Pediatric pain management has come far since the 1980s, but we still have a long way to go. To date, both acute and chronic pain remain untreated and undertreated in pediatric patients (Pain Res Manag 2014;19:198-204; Hosp Pediatr 2015;5:18-26). There is a shortage of pediatric pain specialists, and the waitlists for pediatric pain clinics can seem endless. Formal pediatric pain training programs are becoming more widespread but are still few and far between. Health care training programs still lack formal pediatric pain curricula, and health care providers' discomfort in treating more complex pediatric pain is still pervasive. Disparities exist in pediatric pain management for minority populations, those with lower socioeconomic status, and patients with disabilities (J Racial Ethn Health Disparities 2018;5:73-7; JAMA Pediatr 2015;169:996-1002; Scand J Pain 2019;19:109-16). It is often challenging to get insurance approval for non-opioid analgesics and psychological and physical therapies crucial to chipping away at the biopsychosocial context of an individual's pain. The COVID-19 pandemic has further complicated things by interrupting essential pain research and making pediatric pain management services even more challenging to obtain.

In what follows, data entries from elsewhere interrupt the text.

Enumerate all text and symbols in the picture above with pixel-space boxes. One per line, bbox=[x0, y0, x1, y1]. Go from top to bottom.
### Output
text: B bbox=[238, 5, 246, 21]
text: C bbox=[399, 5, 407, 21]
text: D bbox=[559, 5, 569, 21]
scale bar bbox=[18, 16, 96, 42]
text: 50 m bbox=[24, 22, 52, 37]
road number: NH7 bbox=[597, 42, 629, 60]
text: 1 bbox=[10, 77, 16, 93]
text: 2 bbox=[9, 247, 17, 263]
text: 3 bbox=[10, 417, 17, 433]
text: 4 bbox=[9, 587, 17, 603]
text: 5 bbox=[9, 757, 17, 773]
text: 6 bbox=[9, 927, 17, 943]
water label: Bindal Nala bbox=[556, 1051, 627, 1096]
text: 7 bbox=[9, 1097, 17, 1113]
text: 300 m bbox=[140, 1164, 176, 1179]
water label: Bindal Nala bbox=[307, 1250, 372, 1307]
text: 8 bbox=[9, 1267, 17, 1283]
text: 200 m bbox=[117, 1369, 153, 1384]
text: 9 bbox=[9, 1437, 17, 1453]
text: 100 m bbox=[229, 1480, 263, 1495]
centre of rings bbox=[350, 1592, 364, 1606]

Despite these challenges, we should remain inspired. Collaboration is at an all-time high, and technology is working in our favor to help shape the future of pediatric pain medicine. The international pediatric pain listserv helps promote consensus for pain challenges and provides real-time answers for pediatric pain questions from leaders in the field. Traditional societies, such as the Society for Pediatric Pain Medicine, strive to advance safe and efficacious pediatric pain management through education, research, and advocacy. Special interest groups in pediatric pain are also developing in adult pain and regional anesthesiology societies and surgery, pediatrics, and other subspecialty interest groups. Each year, more ACGME-accredited programs for pediatric pain medicine training are being added, and leaders in the field are collaborating to expand these programs even further. Dr. Stefan Friedrichsdorf, through his exceptional courses, has made pediatric pain education and resources readily available to health care practitioners in many disciplines. More institutions worldwide are holding pediatric pain educational conferences open to all who seek to further their education. Funding for pediatric pain research and infrastructure continues to grow, and telehealth is expanding patient access to care and services, even in these challenging times. It is our responsibility as health care professionals to be aware that pain remains undertreated in children. We must rise to the challenge of serving our pediatric patients who suffer from or may experience pain. We should strive for self-awareness of our biases and limitations when treating pediatric pain and ask for help when we need it. We should continue our education to advance our understanding of pediatric pain topics and research. We should develop education and support our colleagues and trainees to better care for their patients and remain intellectually curious so that we can identify and address knowledge gaps in the field.